[Stored entries]
-*-

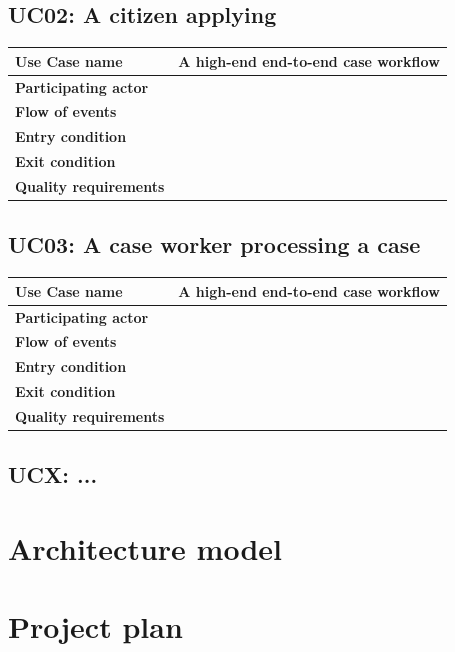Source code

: \documentclass{article}
\begin{document}
\subsection{UC02: A citizen applying}

\begin{tabularx}{\textwidth}{l|l}
	\textbf{Use Case name} & A high-end end-to-end case workflow \\
	\hline
	\textbf{Participating actor} & \\
	\hline
	\textbf{Flow of events} & \\
	\hline
	\textbf{Entry condition} & \\
	\hline
	\textbf{Exit condition} & \\
	\hline
	\textbf{Quality requirements} & \\
\end{tabularx}

\subsection{UC03: A case worker processing a case}
\begin{tabularx}{\textwidth}{l|l}
	\textbf{Use Case name} & A high-end end-to-end case workflow \\
	\hline
	\textbf{Participating actor} & \\
	\hline
	\textbf{Flow of events} & \\
	\hline
	\textbf{Entry condition} & \\
	\hline
	\textbf{Exit condition} & \\
	\hline
	\textbf{Quality requirements} & \\
\end{tabularx}

\subsection{UCX: ...}

\section{Architecture model}


\section{Project plan}
\end{document}
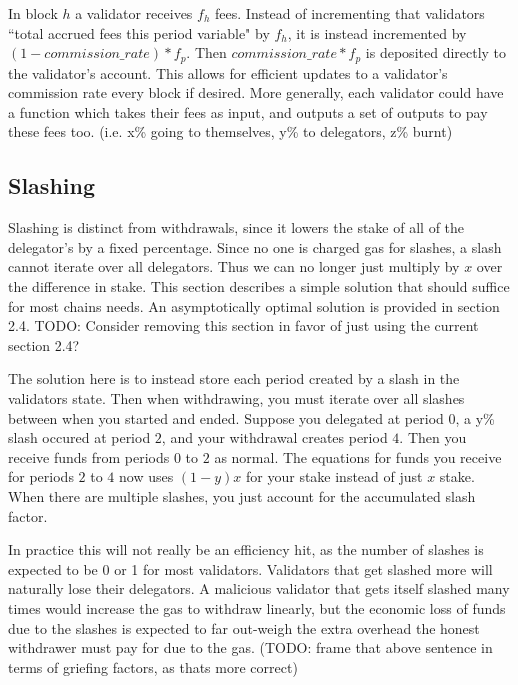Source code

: \documentclass[]{article}
\begin{document}
In block $h$ a validator receives $f_h$ fees.
Instead of incrementing that validators ``total accrued fees this period variable" by $f_h$, it is instead incremented by $(1 - commission\_rate) * f_p$.
Then $commission\_rate * f_p$ is deposited directly to the validator's account.
This allows for efficient updates to a validator's commission rate every block if desired.
More generally, each validator could have a function which takes their fees as input, and outputs a set of outputs to pay these fees too. (i.e. x\% going to themselves, y\% to delegators, z\% burnt)

\subsection{Slashing}
\label{ssec:slashing}
Slashing is distinct from withdrawals, since it lowers the stake of all of the delegator's by a fixed percentage.
Since no one is charged gas for slashes, a slash cannot iterate over all delegators.
Thus we can no longer just multiply by $x$ over the difference in stake.
This section describes a simple solution that should suffice for most chains needs. An asymptotically optimal solution is provided in section 2.4.
TODO: Consider removing this section in favor of just using the current section 2.4?

The solution here is to instead store each period created by a slash in the validators state.
Then when withdrawing, you must iterate over all slashes between when you started and ended.
Suppose you delegated at period $0$, a y\% slash occured at period $2$, and your withdrawal creates period $4$.
Then you receive funds from periods $0$ to $2$ as normal.
The equations for funds you receive for periods $2$ to $4$ now uses $(1 - y)x$ for your stake instead of just $x$ stake.
When there are multiple slashes, you just account for the accumulated slash factor.

In practice this will not really be an efficiency hit, as the number of slashes is expected to be 0 or 1 for most validators.
Validators that get slashed more will naturally lose their delegators.
A malicious validator that gets itself slashed many times would increase the gas to withdraw linearly, but the economic loss of funds due to the slashes is expected to far out-weigh the extra overhead the honest withdrawer must pay for due to the gas.
(TODO: frame that above sentence in terms of griefing factors, as thats more correct)
\end{document}

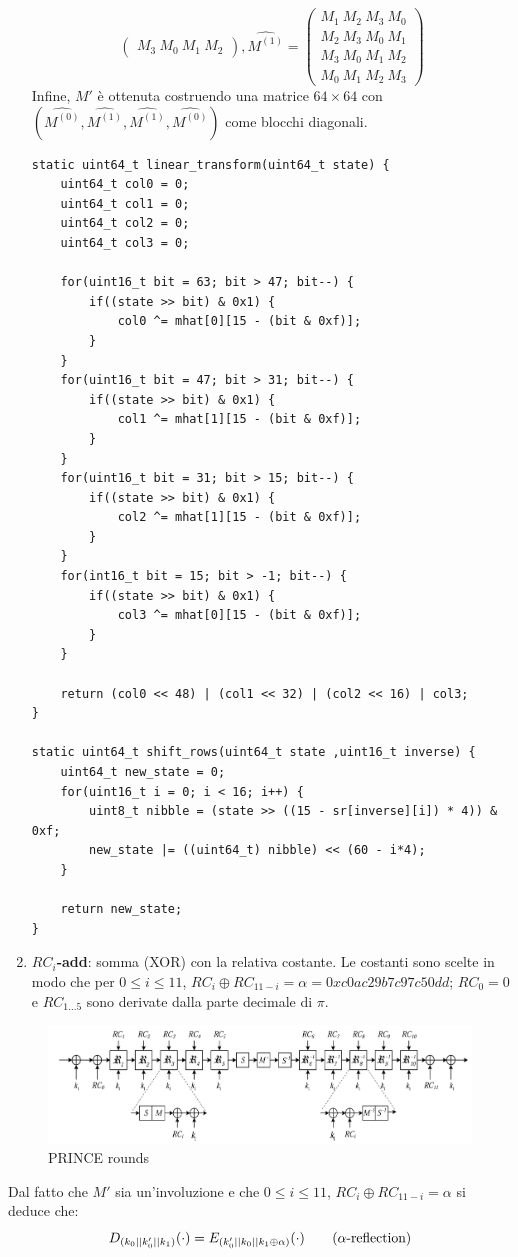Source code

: \documentclass[target=bach,aauheader=,style=]{thud}
\begin{document}
\begin{enumerate}
\[\begin{pmatrix}
					M_3\ M_0\ M_1\ M_2
				\end{pmatrix},
				\hat{M^{(1)}} = 
				\begin{pmatrix}
					M_1\ M_2\ M_3\ M_0\\
					M_2\ M_3\ M_0\ M_1\\
					M_3\ M_0\ M_1\ M_2\\
					M_0\ M_1\ M_2\ M_3
				\end{pmatrix}
				\]
				Infine, $M'$ è ottenuta costruendo una matrice $64 \times 64$ con $(\hat{M^{(0)}} , \hat{M^{(1)}}, \hat{M^{(1)}}, \hat{M^{(0)}})$ come blocchi diagonali.
\begin{lstlisting}[style=CStyle]
static uint64_t linear_transform(uint64_t state) {
	uint64_t col0 = 0;
	uint64_t col1 = 0;
	uint64_t col2 = 0;
	uint64_t col3 = 0;
	
	for(uint16_t bit = 63; bit > 47; bit--) {
		if((state >> bit) & 0x1) {
			col0 ^= mhat[0][15 - (bit & 0xf)];
		}
	}
	for(uint16_t bit = 47; bit > 31; bit--) {
		if((state >> bit) & 0x1) {
			col1 ^= mhat[1][15 - (bit & 0xf)];
		}
	}
	for(uint16_t bit = 31; bit > 15; bit--) {
		if((state >> bit) & 0x1) {
			col2 ^= mhat[1][15 - (bit & 0xf)];
		}
	}
	for(int16_t bit = 15; bit > -1; bit--) {
		if((state >> bit) & 0x1) {
			col3 ^= mhat[0][15 - (bit & 0xf)];
		}
	}
	
	return (col0 << 48) | (col1 << 32) | (col2 << 16) | col3;
}

static uint64_t shift_rows(uint64_t state ,uint16_t inverse) {
	uint64_t new_state = 0;
	for(uint16_t i = 0; i < 16; i++) {	
		uint8_t nibble = (state >> ((15 - sr[inverse][i]) * 4)) & 0xf;
		new_state |= ((uint64_t) nibble) << (60 - i*4);
	}
	
	return new_state;
}\end{lstlisting}
				\item \textbf{$RC_i$-add}: somma (XOR) con la relativa costante. Le costanti sono scelte in modo che per $0 \le i \le 11$, $RC_i \oplus RC_{11-i} = \alpha = 0xc0ac29b7c97c50dd$; $RC_0 = 0$ e $RC_{1...5}$ sono derivate dalla parte decimale di $\pi$.
			\end{enumerate}
				\begin{figure}[htbp]
				\centering
				\includegraphics[width=0.5\linewidth]{img/princestruct.jpg}
				\caption{PRINCE rounds}
				\label{fig:placeholder}
			\end{figure}
			Dal fatto che $M'$ sia un'involuzione e che $0 \le i \le 11$, $RC_i \oplus RC_{11-i} = \alpha$ si deduce che:
			\[D_{(k_0||k'_0||k_1)}(\cdot) = E_{(k'_0||k_0||k_1 \oplus \alpha)}(\cdot) \tag{\text{$\alpha$-reflection}}\]
			
\end{document}
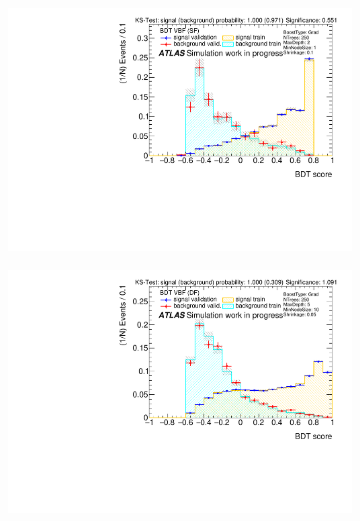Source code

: \begin{figure}[htbp]
    \centering
    \begin{subfigure}[t]{0.49\textwidth}
        \includegraphics[width=\textwidth]{./plots/mva/variable_reduction/VBF_SF_bdt_output_clean.pdf}
    \end{subfigure}
    \begin{subfigure}[t]{0.49\textwidth}
        \includegraphics[width=\textwidth]{./plots/mva/variable_reduction/VBF_DF_bdt_output_clean.pdf}
    \end{subfigure}
    \begin{subfigure}[t]{0.49\textwidth}

\end{subfigure}
\end{figure}
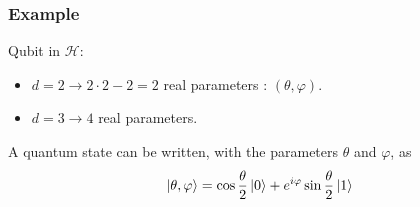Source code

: \documentclass{article}
\begin{document}
\subsubsection*{Example}
Qubit in $\mathscr{H}$:
\begin{itemize}[label=-]
    \item $d=2 \rightarrow 2\cdot2-2 = 2$ real parameters : $(\theta, \varphi)$.
    \item $d=3 \rightarrow 4$ real parameters.
\end{itemize}
A quantum state can be written, with the parameters $\theta$ and $\varphi$, as
\begin{equation}
    \ket{\theta, \varphi} = \cos \frac{\theta}{2}\ket{0} + e^{i\varphi}\sin \frac{\theta}{2}\ket{1}
\end{equation}
\end{document}
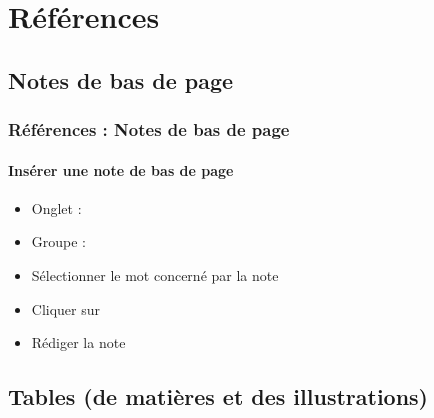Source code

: \documentclass[xcolor=table]{beamer}
\begin{document}
\section{Références}

%

\subsection{Notes de bas de page}

\begin{frame}[t]
\frametitle{Références : Notes de bas de page}
\framesubtitle{Insérer une note de bas de page}

\begin{minipage}{0.69\textwidth}
\begin{itemize}
	\item Onglet : 
	\item Groupe : 
\end{itemize}
\end{minipage}
\begin{minipage}{0.30\textwidth}
\end{minipage}

\begin{itemize}
	\item Sélectionner le mot concerné par la note
	\item Cliquer sur 
	\item Rédiger la note
\end{itemize}

\end{frame}

\subsection{Tables (de matières et des illustrations)}
\end{document}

-*-

→ Instruction
Tally the lines of the records holding the word "account", then state only the tally.

→ Task solution
2